The FX team at Close Treasury believes that the value of overseas property owned by British in the most popular locations rose by over £2.6 billion to £42 billion in the 18 months between July 2008 and December 2009. This is because the value of the Euro and the US Dollar against Sterling increased by 13.22% and 16% respectively during this period.
Between 2008 and 2009, property prices in France declined by around 6.63%, but because of the rise in the value of the Euro, if a Briton owning property there had sold-up and converted the money back into Sterling, they would have actually made money. Close Treasury estimates that there are around 98,000 properties in France owned by British citizens, and between 2008 and 2009, the combined Sterling value of these would have increased by just over £1 billion, or £10,373 per property.
In Spain, where Close Treasury estimates 144,500 properties are owned by British citizens, property prices fell by around 8.35% between 2008 and 2009, but again because of the rise in value of the Euro against Sterling, they would have made a collective gain of £1.1 billion, or £7,668 per property.

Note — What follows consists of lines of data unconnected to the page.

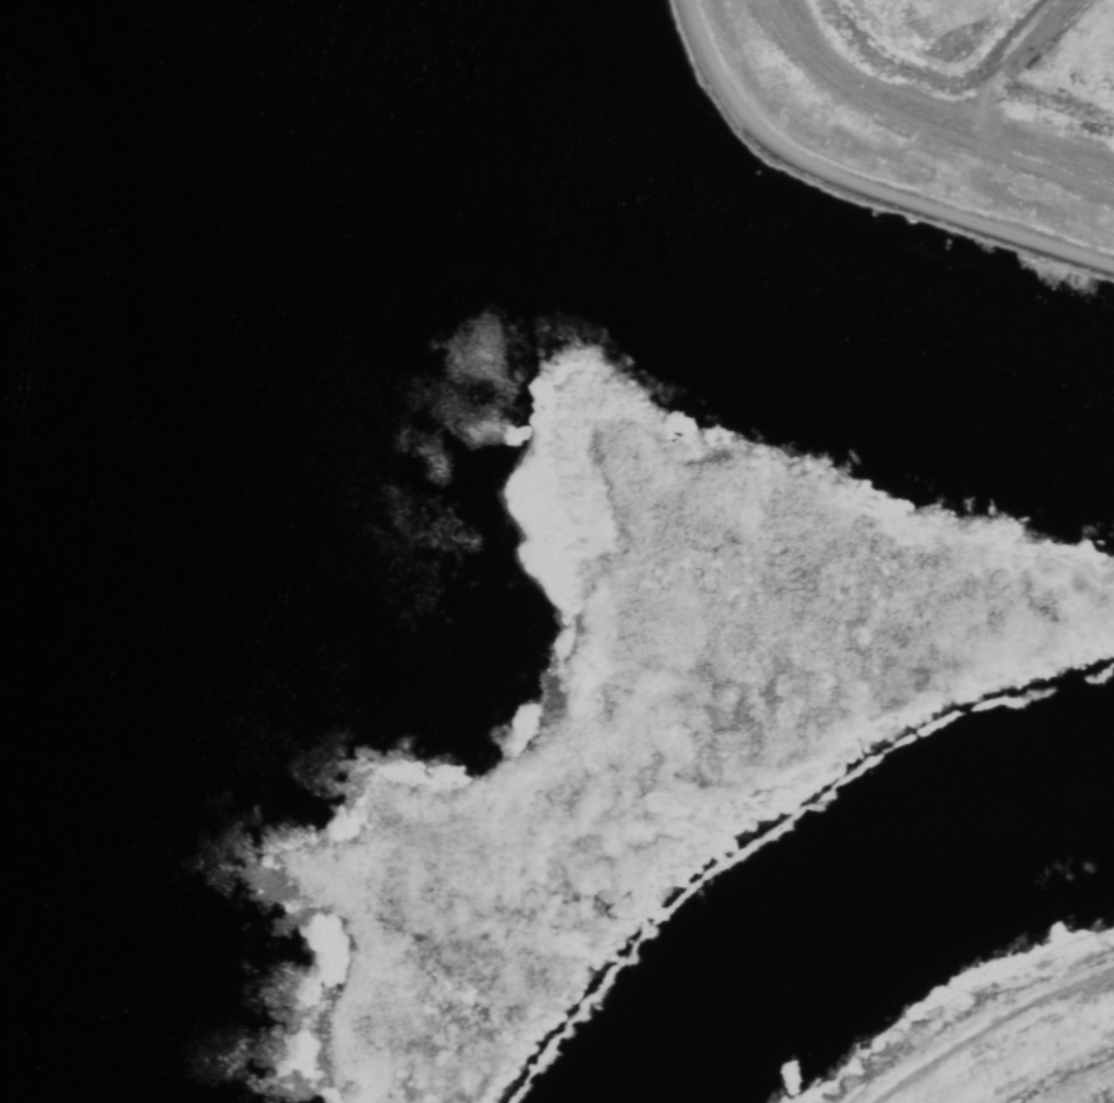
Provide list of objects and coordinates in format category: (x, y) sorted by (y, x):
river: (10, 48)
crop: (989, 71)
road: (860, 183)
river: (719, 296)
river: (846, 896)
crop: (1061, 1080)

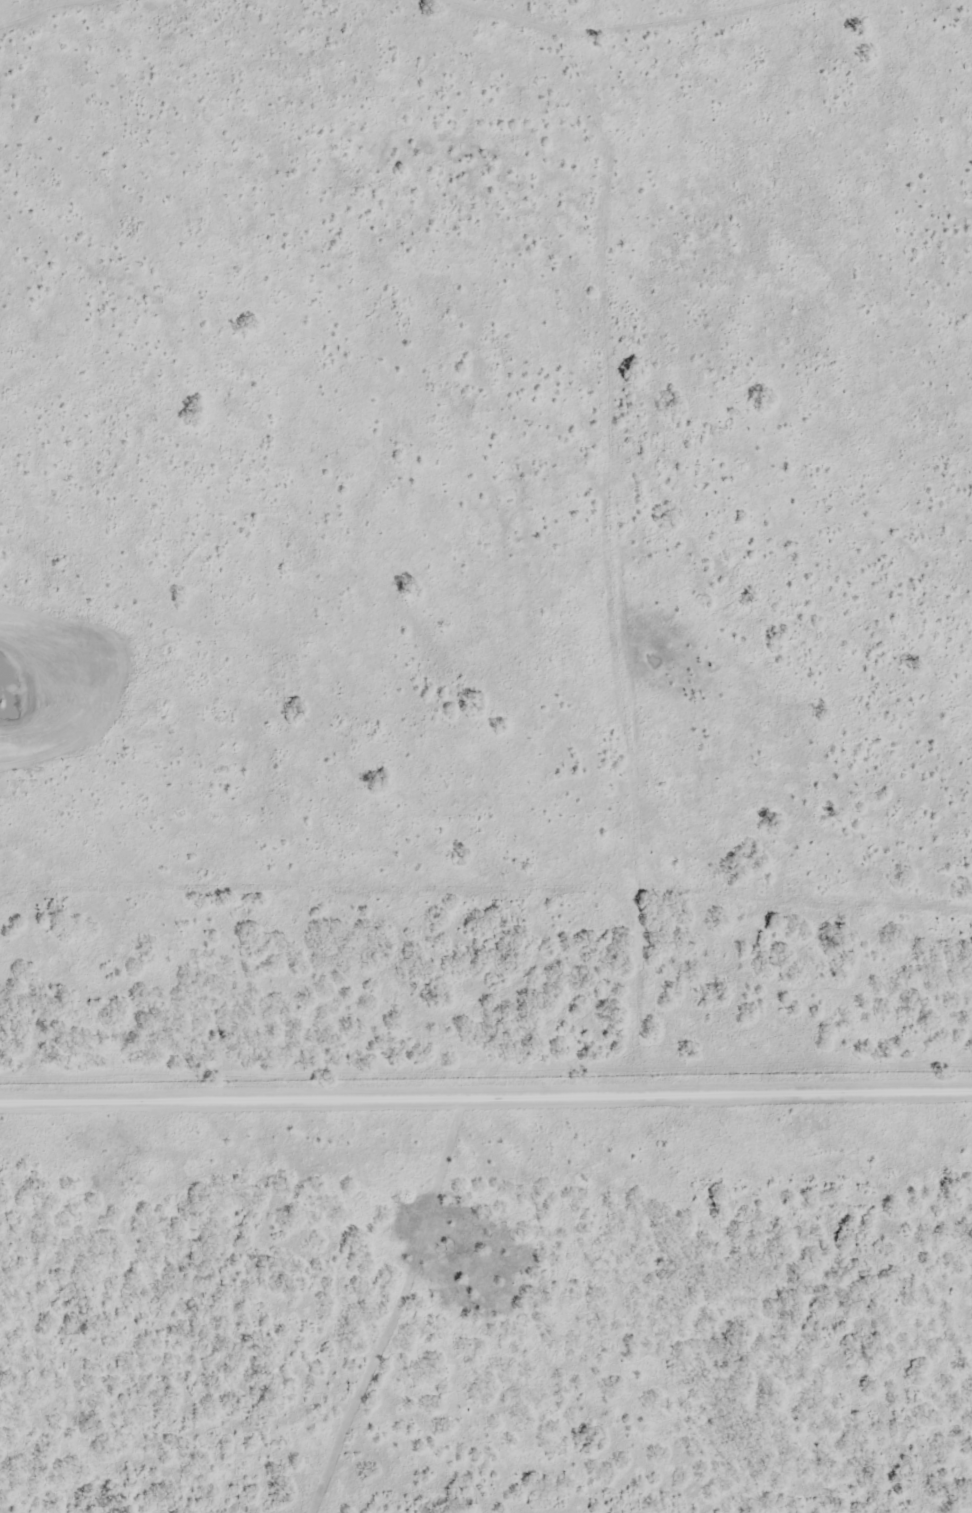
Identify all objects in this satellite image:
road: (550, 31)
road: (611, 561)
road: (486, 1087)

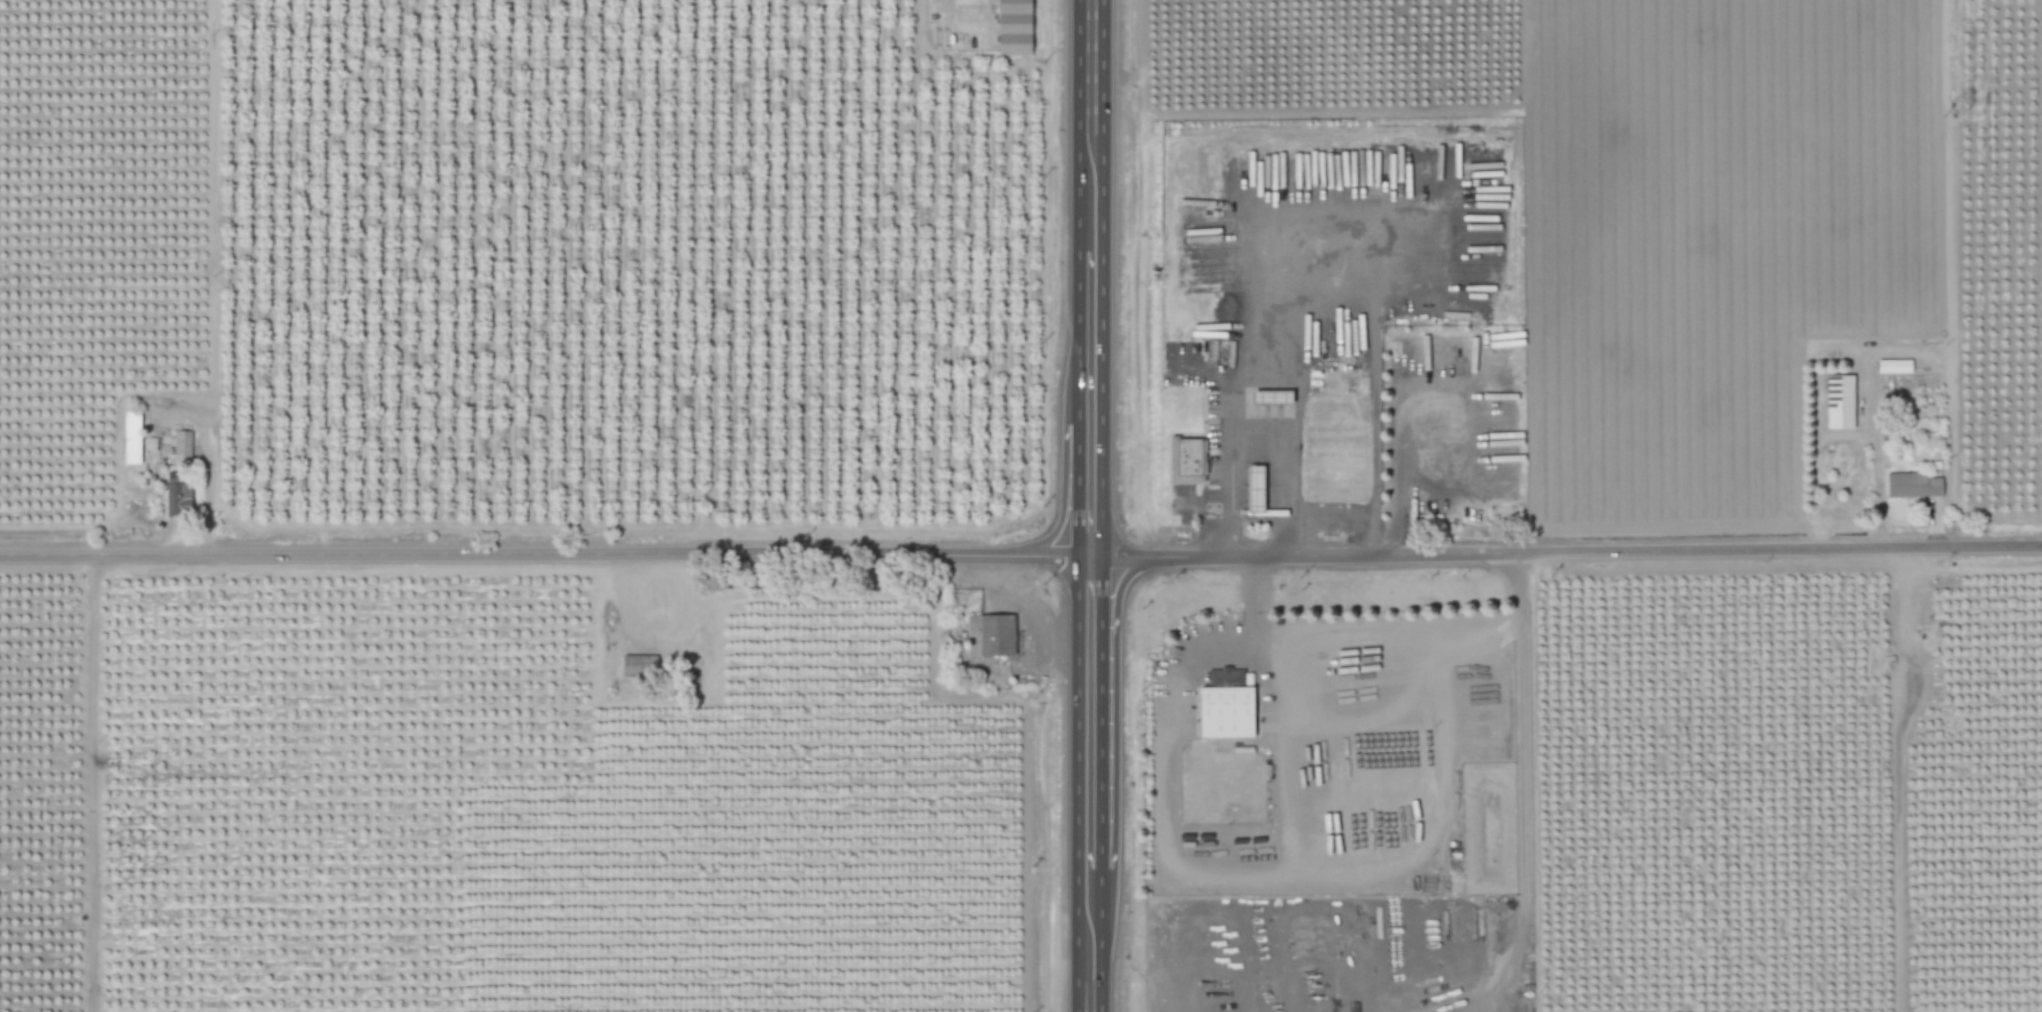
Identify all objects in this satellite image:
building: (1014, 27)
road: (1089, 81)
road: (1089, 278)
building: (1272, 397)
building: (1840, 402)
road: (1257, 429)
building: (131, 438)
building: (181, 445)
building: (1186, 460)
road: (1062, 476)
road: (1089, 476)
building: (1914, 485)
building: (1255, 490)
building: (177, 498)
road: (1344, 509)
road: (1598, 548)
road: (517, 555)
road: (1094, 557)
road: (1377, 651)
building: (638, 665)
building: (1227, 704)
road: (1359, 726)
road: (1113, 733)
road: (1088, 739)
road: (1289, 762)
road: (1524, 823)
road: (1256, 871)
road: (1197, 963)
road: (1088, 967)

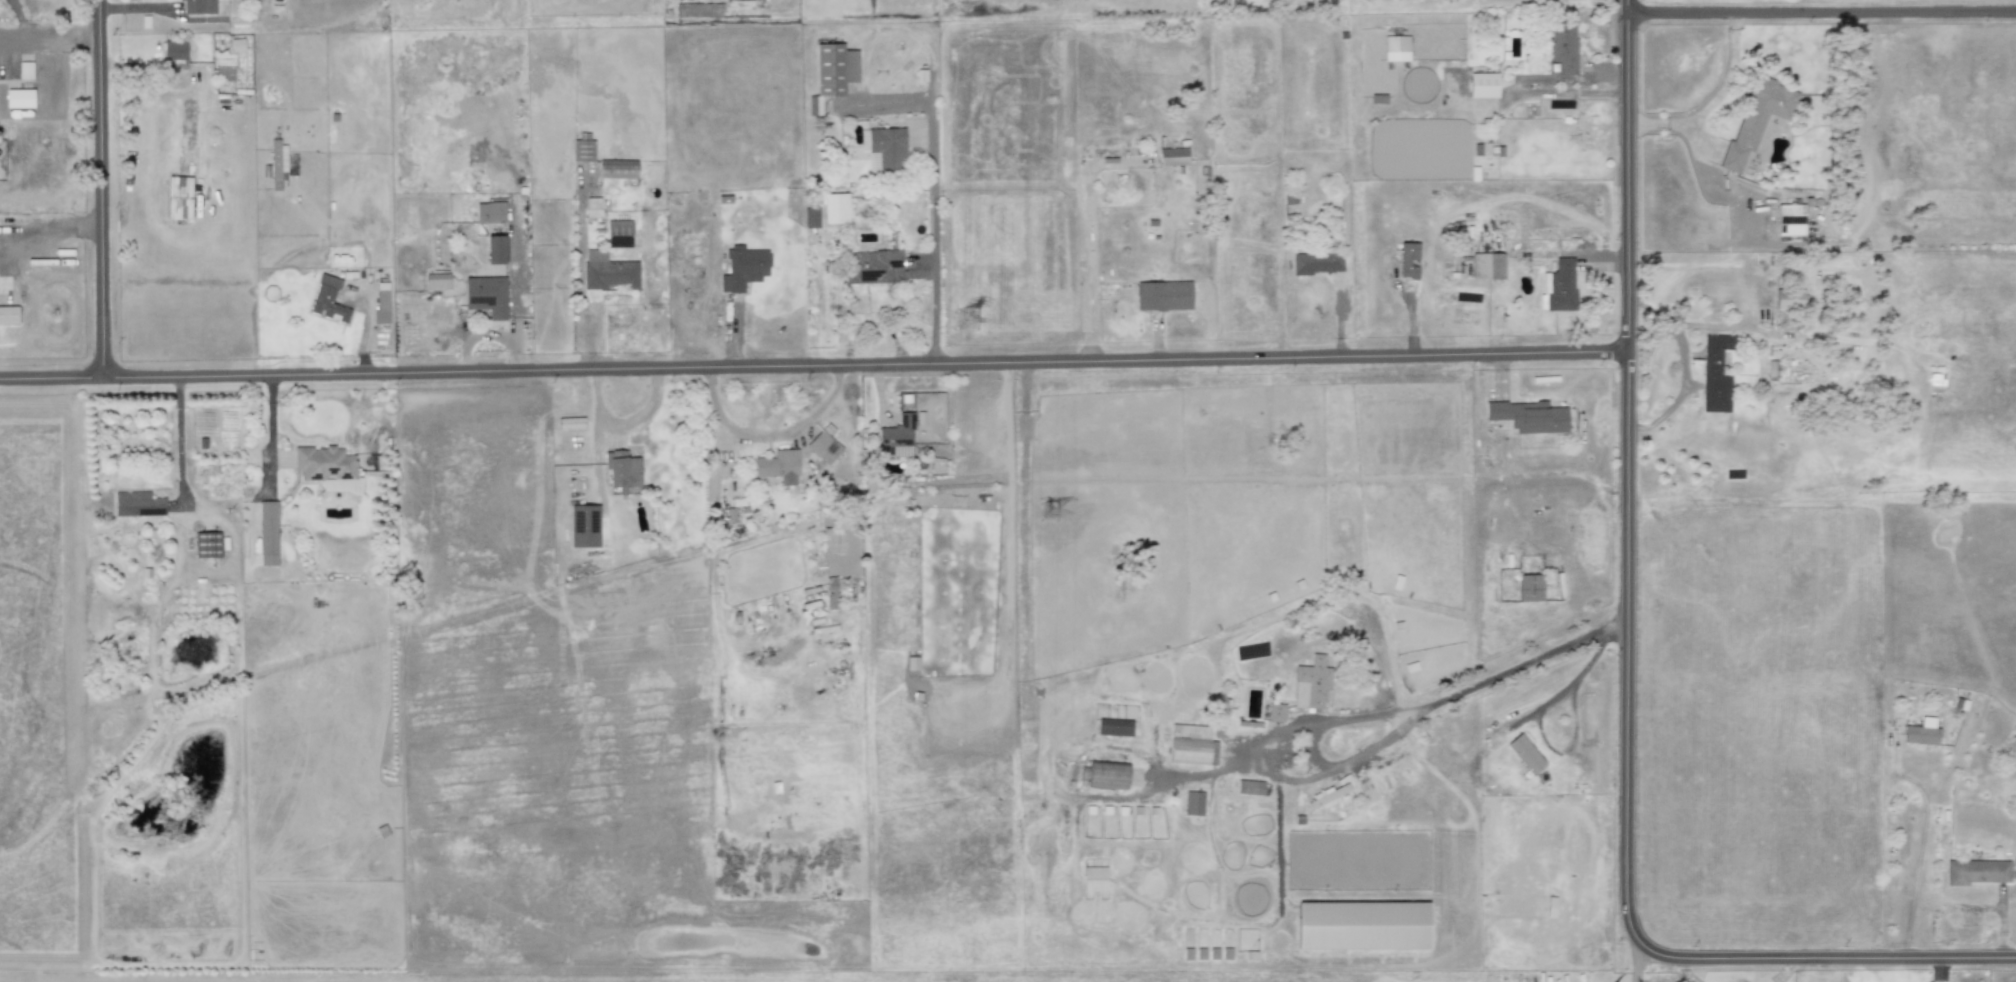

Even in America where property prices fell by 14.95% between 2008 and 2009, the rise in the value of the Dollar against Sterling meant that a British Citizen who owns a property there saw its Sterling value increase on average by £1,752.
The biggest winners were British citizens who own property in Italy, where a combination of rising property prices and a strong Euro meant that on average they saw the value of their properties there increase by £25,597 each.
Mark Taylor of Close Treasury explains: ‘There has been a lot of volatility in the currency markets recently and many expect this to continue. This is having a huge impact on the value of property owned by British people abroad and in many cases it is more influential than price changes in the local property markets.
‘With the currency markets being so volatile, around 40% of our FX clients are taking out forward contracts as opposed to paying spot prices.’